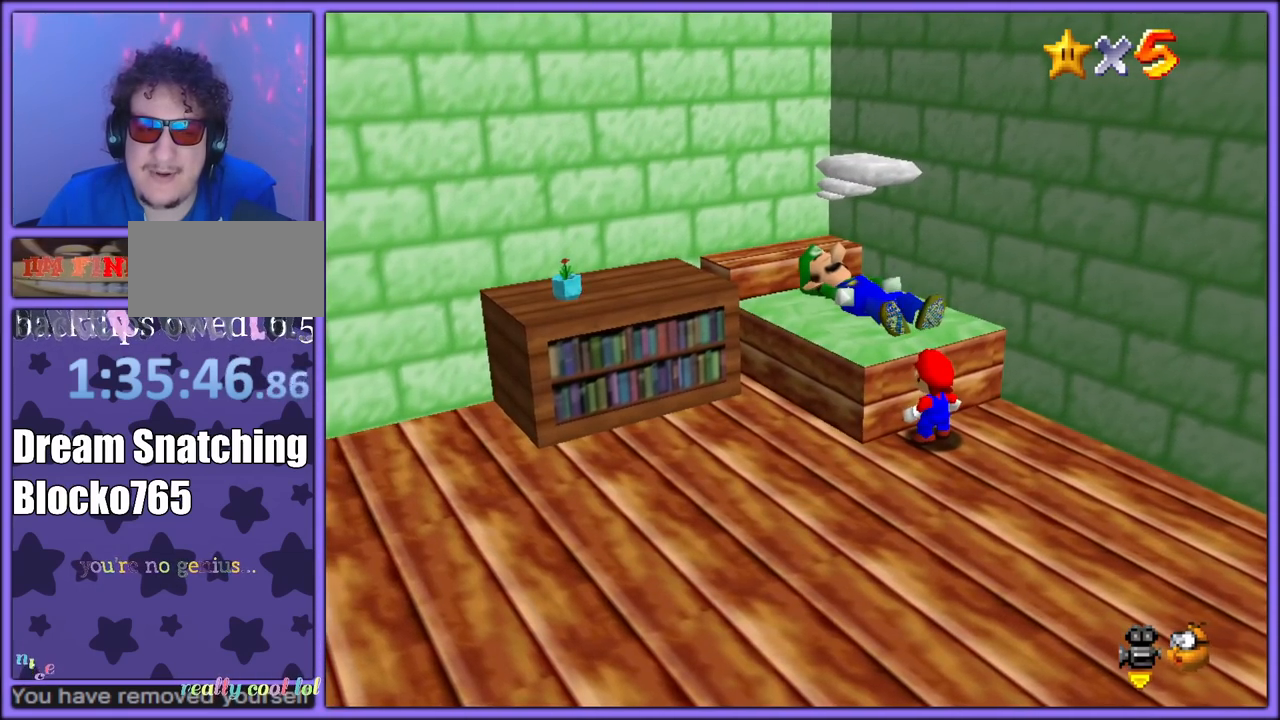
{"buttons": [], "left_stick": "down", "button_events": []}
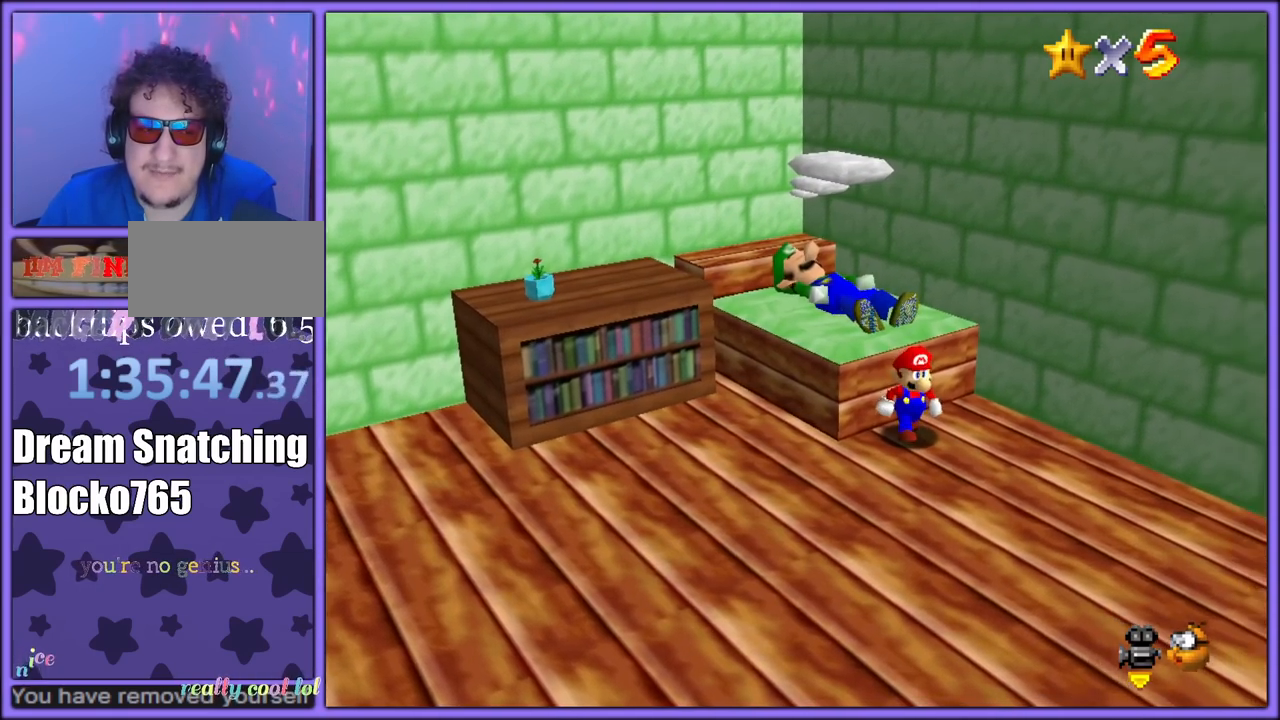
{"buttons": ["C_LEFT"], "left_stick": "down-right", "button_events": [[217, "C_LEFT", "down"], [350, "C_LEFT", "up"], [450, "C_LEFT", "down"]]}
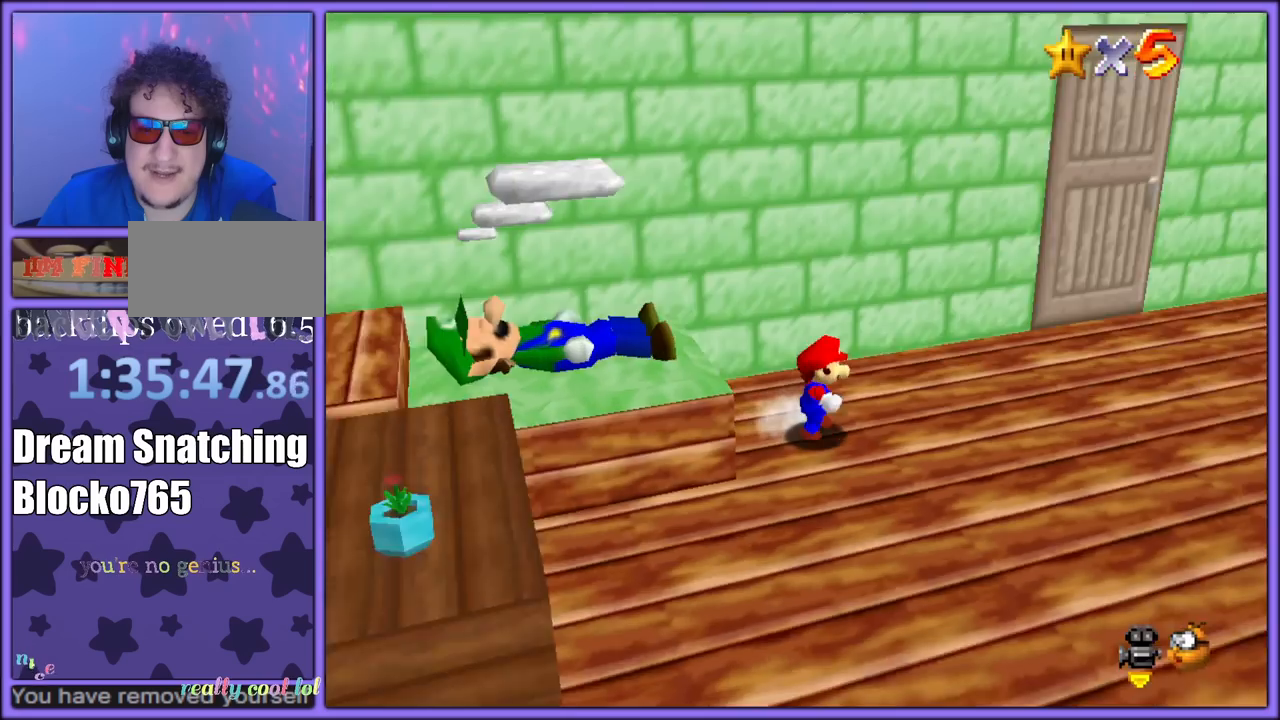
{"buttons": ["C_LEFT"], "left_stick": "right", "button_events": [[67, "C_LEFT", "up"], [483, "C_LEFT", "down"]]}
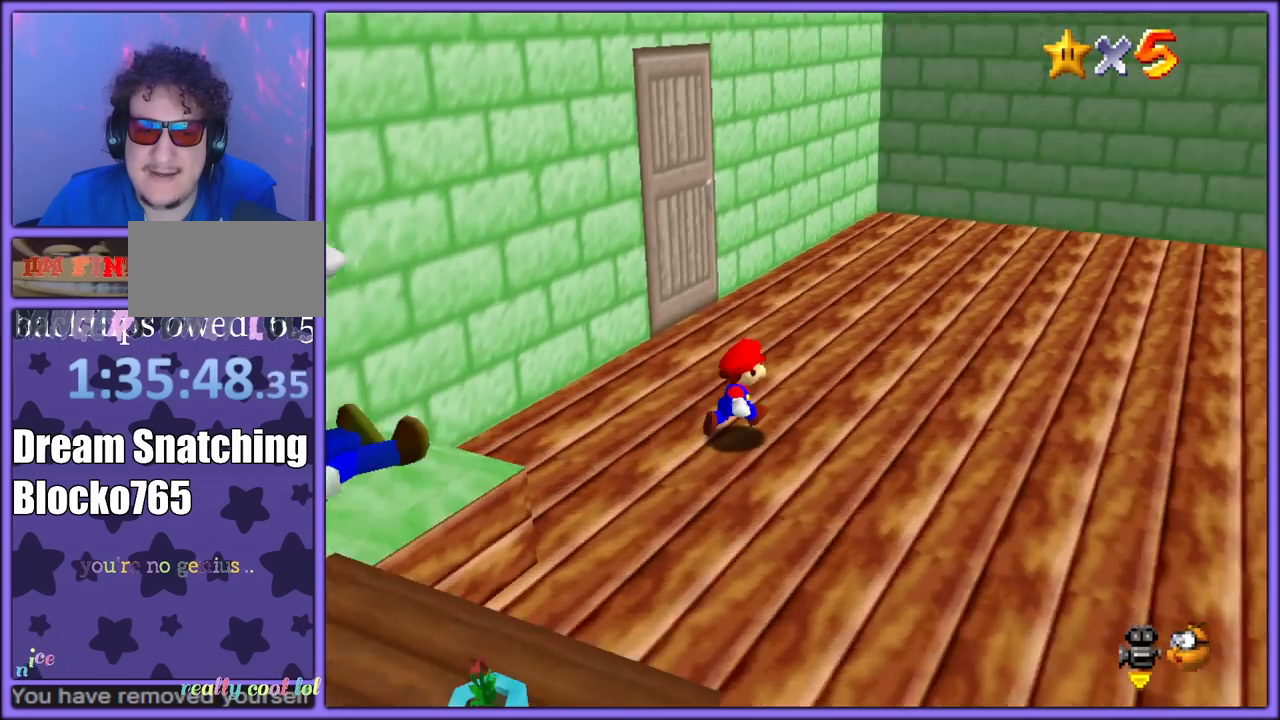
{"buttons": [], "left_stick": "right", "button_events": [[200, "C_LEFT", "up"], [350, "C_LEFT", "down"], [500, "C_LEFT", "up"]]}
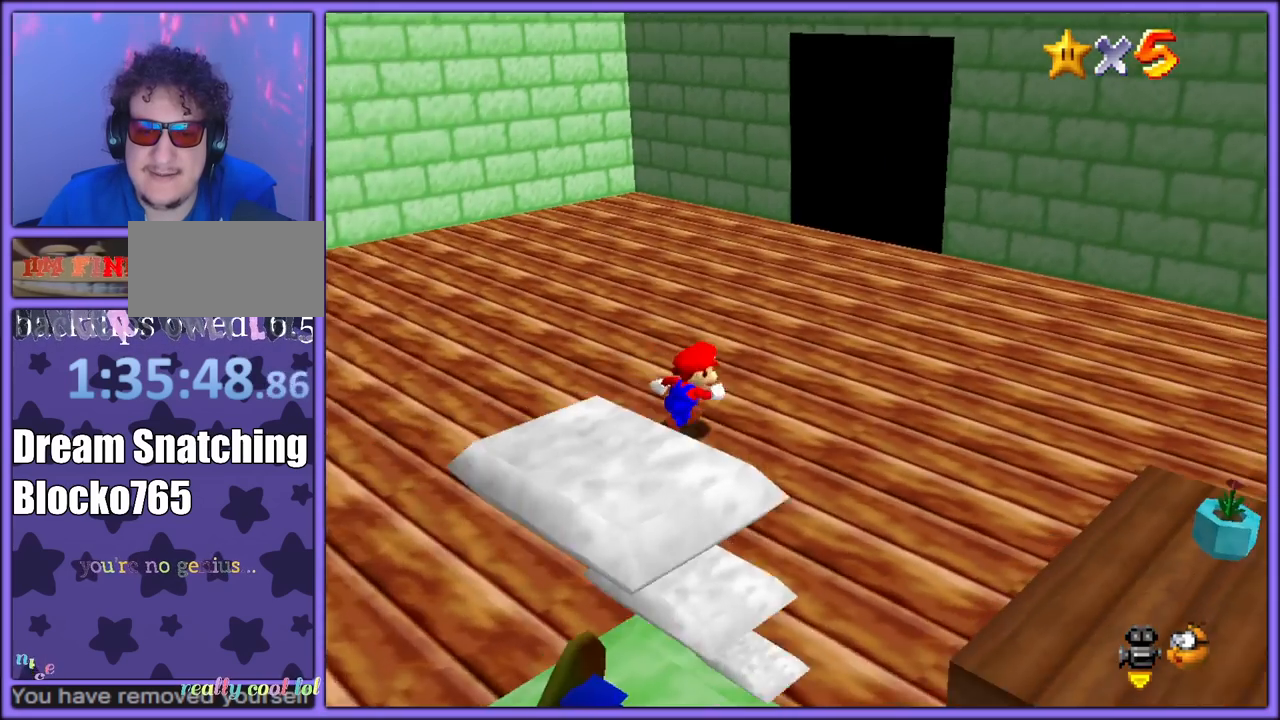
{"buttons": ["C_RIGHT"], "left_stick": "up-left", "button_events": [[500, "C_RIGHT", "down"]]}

---*---

THE TASK:
Give back an exact copy of the material above, omitting the pictures.

ANSWER TO THE EXERCISE:
{"buttons": [], "left_stick": "down", "button_events": []}
{"buttons": ["C_LEFT"], "left_stick": "down-right", "button_events": [[217, "C_LEFT", "down"], [350, "C_LEFT", "up"], [450, "C_LEFT", "down"]]}
{"buttons": ["C_LEFT"], "left_stick": "right", "button_events": [[67, "C_LEFT", "up"], [483, "C_LEFT", "down"]]}
{"buttons": [], "left_stick": "right", "button_events": [[200, "C_LEFT", "up"], [350, "C_LEFT", "down"], [500, "C_LEFT", "up"]]}
{"buttons": ["C_RIGHT"], "left_stick": "up-left", "button_events": [[500, "C_RIGHT", "down"]]}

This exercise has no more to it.